Yes I paid the surveyor's costs, and yes, I initiated reorganising the access and correcting the deeds. As the work went on the neighbour was so delighted the way things were turning out, he employed my digger driver for a few weeks more for his own improvements. He has also waited 3 years before raising this issue, when all the work is completed, and delayed settling the matter by years. I don't think either of us thought of this at the time however, and my solicitor did not highlight it. 

I will try to not let this issue spoil my enjoyment of my lovely home but I have lost all goodwill towards him and he has earned my everlasting antipathy, not that he could care. Sad that good neighbourly relations are worth so little.


----------



## Gerard123 (25 Mar 2016)

Is your only antipathy towards him only in connection with the legal fees?  

While I appreciate your views I really do think you need to stand back and ask whose responsibility are the legal fees? If they had been raised three years ago I think you would have accepted paying them. Is it the fact that they were overlooked at the time and took 3 years to be raised that is annoying? 

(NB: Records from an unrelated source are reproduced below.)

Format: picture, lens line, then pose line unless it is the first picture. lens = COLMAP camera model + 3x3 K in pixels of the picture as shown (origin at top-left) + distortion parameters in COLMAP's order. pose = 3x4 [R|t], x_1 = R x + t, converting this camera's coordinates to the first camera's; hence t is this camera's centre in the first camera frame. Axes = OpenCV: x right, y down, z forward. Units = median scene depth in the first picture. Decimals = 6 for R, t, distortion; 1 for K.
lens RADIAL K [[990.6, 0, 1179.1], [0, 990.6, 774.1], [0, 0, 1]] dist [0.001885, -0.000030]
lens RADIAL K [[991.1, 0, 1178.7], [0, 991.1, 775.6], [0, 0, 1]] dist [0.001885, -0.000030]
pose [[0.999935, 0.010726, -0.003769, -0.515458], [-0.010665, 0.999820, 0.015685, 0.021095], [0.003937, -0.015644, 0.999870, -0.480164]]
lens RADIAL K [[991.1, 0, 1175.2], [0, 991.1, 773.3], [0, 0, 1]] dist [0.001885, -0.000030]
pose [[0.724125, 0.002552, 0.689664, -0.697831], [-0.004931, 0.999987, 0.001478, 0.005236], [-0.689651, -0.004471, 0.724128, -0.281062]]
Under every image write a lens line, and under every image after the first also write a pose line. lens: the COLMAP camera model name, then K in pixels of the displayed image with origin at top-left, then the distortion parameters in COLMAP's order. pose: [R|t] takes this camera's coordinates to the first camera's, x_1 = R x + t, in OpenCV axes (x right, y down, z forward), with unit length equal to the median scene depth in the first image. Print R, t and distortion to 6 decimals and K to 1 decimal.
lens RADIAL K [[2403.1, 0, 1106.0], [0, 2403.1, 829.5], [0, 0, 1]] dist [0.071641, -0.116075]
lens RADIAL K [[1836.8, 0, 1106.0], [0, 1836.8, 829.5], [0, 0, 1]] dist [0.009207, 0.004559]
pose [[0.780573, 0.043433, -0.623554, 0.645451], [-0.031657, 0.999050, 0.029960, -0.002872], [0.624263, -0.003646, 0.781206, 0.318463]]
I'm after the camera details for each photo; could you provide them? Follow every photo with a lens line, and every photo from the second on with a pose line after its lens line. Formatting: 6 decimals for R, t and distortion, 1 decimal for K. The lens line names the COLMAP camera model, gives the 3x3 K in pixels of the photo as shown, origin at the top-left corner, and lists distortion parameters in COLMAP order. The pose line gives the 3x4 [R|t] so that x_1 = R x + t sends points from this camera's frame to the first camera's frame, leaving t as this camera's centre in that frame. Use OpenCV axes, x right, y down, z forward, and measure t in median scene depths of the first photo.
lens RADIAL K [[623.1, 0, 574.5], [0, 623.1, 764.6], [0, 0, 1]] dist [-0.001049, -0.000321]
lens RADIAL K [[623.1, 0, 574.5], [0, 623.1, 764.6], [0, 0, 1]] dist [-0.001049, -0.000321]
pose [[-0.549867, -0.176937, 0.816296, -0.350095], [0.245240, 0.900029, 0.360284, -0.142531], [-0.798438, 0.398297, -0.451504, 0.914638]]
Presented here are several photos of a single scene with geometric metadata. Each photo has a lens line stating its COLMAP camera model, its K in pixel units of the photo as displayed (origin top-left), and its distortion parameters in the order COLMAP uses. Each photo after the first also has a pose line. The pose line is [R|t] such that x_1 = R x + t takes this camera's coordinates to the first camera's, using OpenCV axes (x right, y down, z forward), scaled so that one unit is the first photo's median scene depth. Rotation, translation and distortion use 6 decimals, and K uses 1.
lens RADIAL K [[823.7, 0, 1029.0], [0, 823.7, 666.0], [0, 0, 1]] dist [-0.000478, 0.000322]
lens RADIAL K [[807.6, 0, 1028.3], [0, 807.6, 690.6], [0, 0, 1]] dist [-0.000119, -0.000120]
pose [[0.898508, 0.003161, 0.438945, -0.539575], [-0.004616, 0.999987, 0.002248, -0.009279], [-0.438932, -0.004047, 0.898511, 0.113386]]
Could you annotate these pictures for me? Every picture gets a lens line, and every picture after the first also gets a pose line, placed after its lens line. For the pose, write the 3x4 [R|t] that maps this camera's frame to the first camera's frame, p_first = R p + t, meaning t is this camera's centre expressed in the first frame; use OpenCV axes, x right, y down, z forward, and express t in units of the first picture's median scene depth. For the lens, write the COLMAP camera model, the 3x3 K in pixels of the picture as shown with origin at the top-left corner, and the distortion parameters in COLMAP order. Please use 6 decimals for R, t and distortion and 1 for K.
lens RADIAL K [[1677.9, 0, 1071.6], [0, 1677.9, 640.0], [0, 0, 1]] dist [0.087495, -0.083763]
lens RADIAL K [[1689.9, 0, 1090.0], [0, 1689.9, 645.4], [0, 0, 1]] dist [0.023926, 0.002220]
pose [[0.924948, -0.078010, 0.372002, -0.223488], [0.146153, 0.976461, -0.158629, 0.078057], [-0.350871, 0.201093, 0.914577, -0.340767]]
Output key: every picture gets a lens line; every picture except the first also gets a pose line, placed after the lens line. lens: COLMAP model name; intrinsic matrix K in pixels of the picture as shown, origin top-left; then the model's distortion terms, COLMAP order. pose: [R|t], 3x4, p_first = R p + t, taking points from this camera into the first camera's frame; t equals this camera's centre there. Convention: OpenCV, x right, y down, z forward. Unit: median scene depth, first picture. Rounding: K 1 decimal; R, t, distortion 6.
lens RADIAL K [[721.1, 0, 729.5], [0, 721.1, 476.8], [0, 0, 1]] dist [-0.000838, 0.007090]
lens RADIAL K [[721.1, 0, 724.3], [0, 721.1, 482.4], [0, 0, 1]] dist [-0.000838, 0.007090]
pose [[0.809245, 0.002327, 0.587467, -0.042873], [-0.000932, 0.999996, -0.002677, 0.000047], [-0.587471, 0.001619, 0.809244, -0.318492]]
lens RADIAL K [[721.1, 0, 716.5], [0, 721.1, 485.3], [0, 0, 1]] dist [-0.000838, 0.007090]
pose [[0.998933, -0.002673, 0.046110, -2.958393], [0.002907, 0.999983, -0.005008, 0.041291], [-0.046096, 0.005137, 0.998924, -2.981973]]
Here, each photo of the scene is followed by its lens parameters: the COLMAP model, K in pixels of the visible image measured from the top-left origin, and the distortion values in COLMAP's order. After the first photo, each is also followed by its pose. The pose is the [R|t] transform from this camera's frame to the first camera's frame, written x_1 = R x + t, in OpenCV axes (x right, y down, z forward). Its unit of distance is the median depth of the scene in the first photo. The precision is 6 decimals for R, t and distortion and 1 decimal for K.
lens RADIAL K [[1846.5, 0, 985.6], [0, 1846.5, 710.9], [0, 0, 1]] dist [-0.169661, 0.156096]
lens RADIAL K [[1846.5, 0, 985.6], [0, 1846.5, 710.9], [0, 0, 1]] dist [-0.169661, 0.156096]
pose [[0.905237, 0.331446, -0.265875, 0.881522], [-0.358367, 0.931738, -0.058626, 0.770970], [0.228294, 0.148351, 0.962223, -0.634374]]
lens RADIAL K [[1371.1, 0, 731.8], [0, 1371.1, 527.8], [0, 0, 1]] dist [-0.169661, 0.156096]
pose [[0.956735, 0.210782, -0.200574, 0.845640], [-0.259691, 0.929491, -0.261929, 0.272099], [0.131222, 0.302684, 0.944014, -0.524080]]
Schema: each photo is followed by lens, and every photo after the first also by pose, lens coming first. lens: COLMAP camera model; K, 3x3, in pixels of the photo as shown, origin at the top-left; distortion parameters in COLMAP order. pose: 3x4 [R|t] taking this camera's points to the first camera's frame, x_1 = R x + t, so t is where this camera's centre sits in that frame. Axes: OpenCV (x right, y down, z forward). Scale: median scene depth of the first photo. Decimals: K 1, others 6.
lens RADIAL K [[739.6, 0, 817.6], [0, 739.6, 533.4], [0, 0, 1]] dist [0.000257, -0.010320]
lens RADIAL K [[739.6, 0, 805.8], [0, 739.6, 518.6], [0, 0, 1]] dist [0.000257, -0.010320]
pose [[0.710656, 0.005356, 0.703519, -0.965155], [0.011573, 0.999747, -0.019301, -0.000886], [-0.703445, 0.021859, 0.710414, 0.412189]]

If it is the only matter them no reason to let it sour your relations?


----------



## T McGibney (25 Mar 2016)

There is no obligation on you to pay his legal fees. I would have expected in a mutually-agreed land swap, for each party to pay their own fees.

Just because he has asked for them doesn't mean that you either have to accede to his request (but if you decline to pay, at least give him the courtesy of an explanation) or allow it to sour your relationship with him for the future. I fear that the latter would be a grave mistake on your part.


----------



## iloveashtrees (26 Mar 2016)

Thank you all once again for your sound advice. Now I can think rationally again I will try to negotiate and pony up the cash if I fail. Experience teaches me acting in haste or anger is the worst thing I can do. I'll let you know the outcome, but it may take a while...


----------



## iloveashtrees (28 May 2016)

Thank you all again for your advice, it was very helpful. 

When I had calmed down I asked my neighbour what was going on, and he genuinely didn't know. It seems his solicitor suggested this (as it is not an unusual arrangement) and he probably didn't hear as he is a little deaf. After considering the issue for a few days he called by and said he would pay his own fees, to my huge relief. 

Which only goes to prove a little faith and goodwill goes a long way. I am so happy we did not end up in dispute with each other. 

Thanks again!


----------



## Cervelo (28 May 2016)

Great to hear it all work out in the end and thanks for letting us know the outcome


----------